» Input

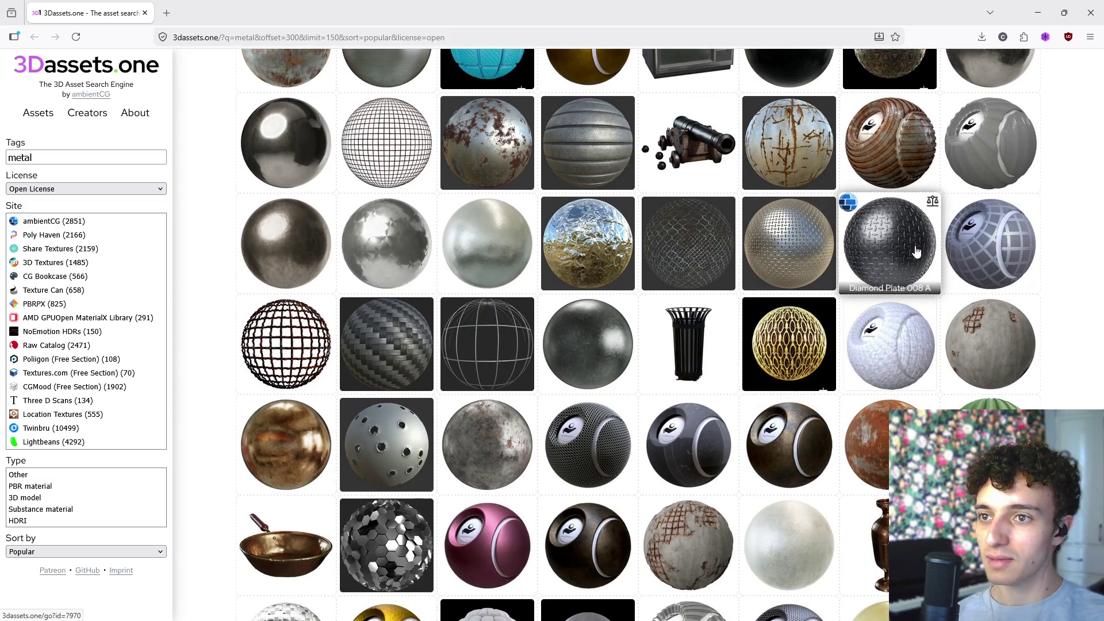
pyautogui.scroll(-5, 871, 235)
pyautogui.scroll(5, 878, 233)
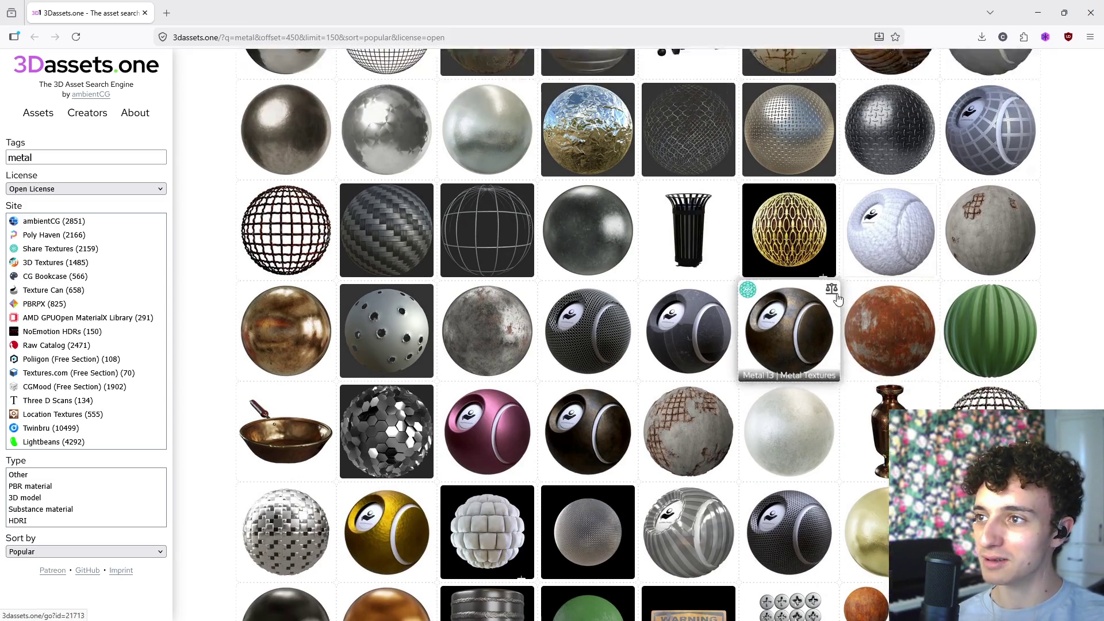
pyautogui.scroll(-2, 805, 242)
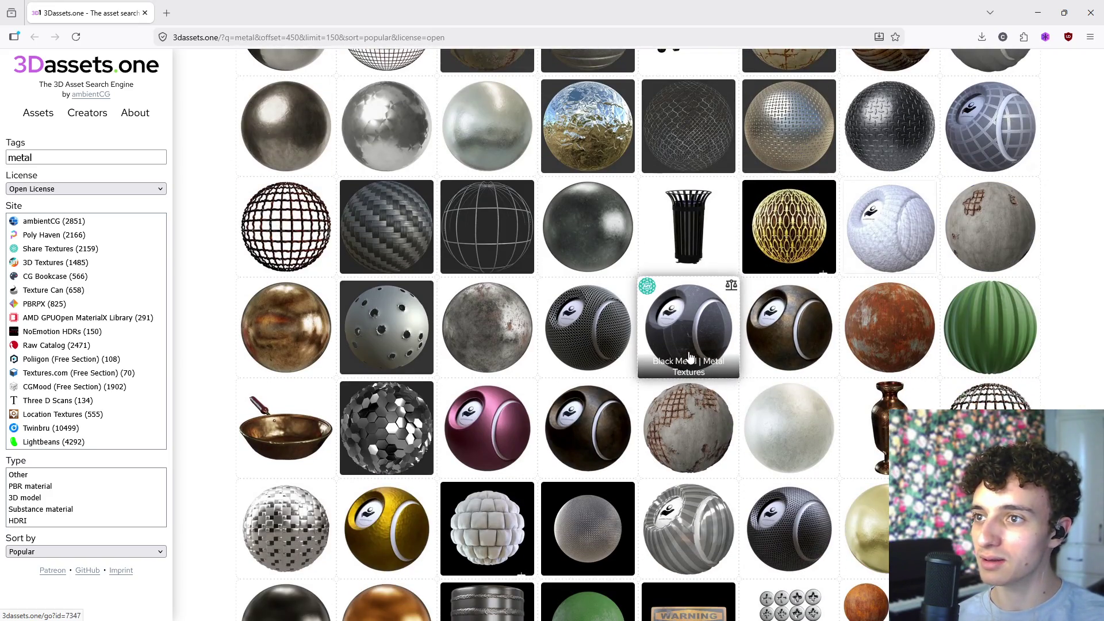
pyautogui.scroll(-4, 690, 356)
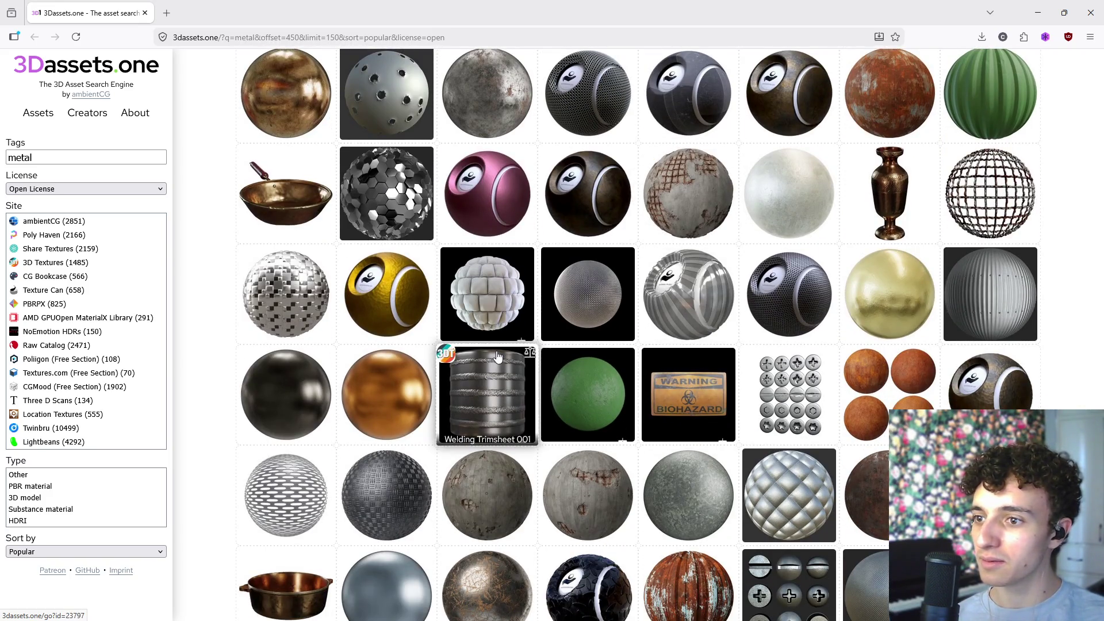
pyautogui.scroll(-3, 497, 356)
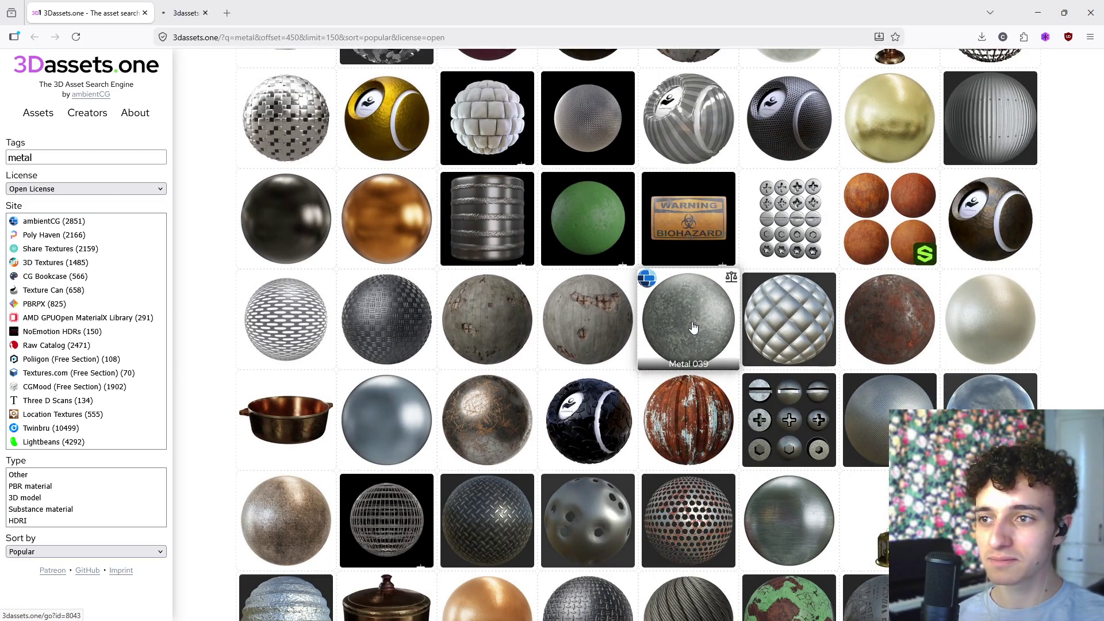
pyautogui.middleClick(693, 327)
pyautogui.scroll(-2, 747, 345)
---
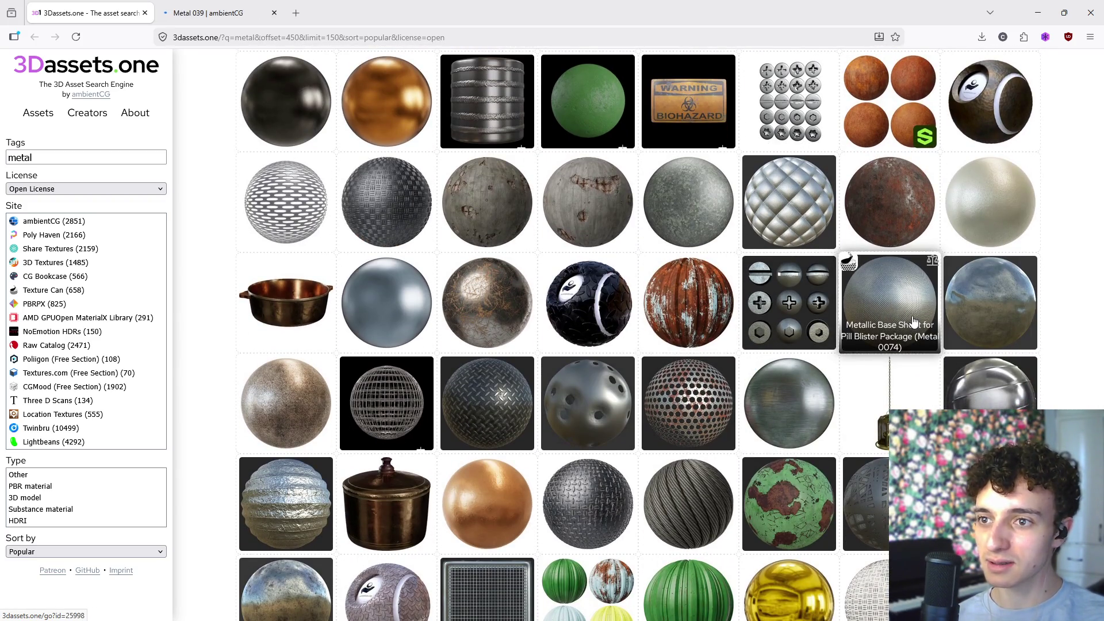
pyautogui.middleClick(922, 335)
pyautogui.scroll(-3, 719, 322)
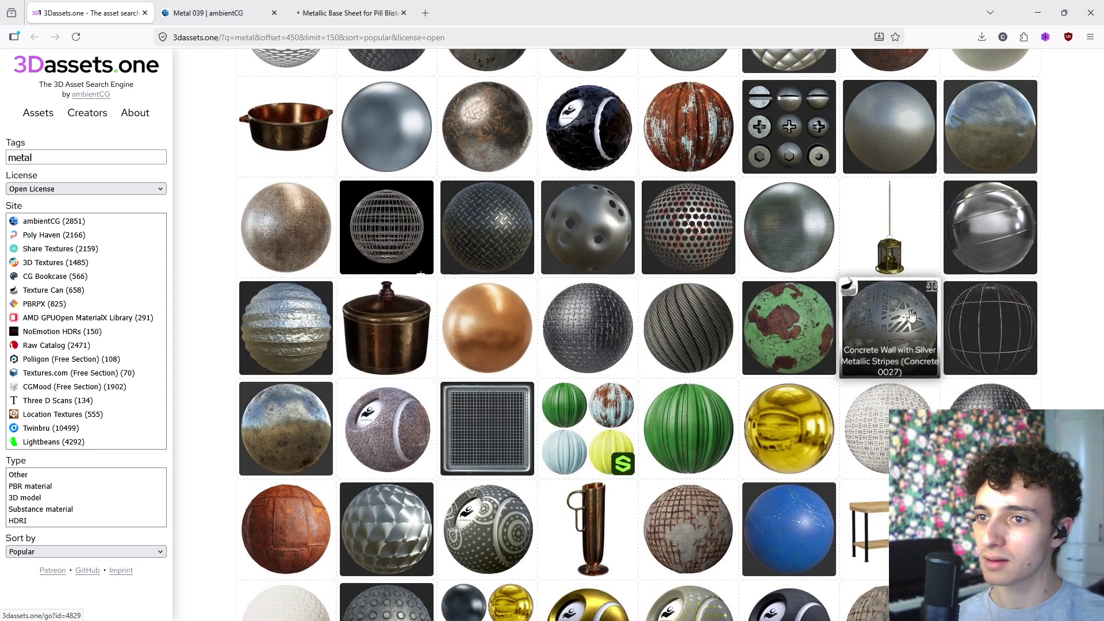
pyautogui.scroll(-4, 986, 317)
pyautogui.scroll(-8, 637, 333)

» Instructions for the task
The output is the stretch above from the line with "pyautogui.scroll(-5, 871, 235)" through the line with "pyautogui.scroll(-2, 747, 345)", copied word for word with both ends kept and every picture dropped.

» Task response
pyautogui.scroll(-5, 871, 235)
pyautogui.scroll(5, 878, 233)
pyautogui.scroll(-2, 805, 242)
pyautogui.scroll(-4, 690, 356)
pyautogui.scroll(-3, 497, 356)
pyautogui.middleClick(693, 327)
pyautogui.scroll(-2, 747, 345)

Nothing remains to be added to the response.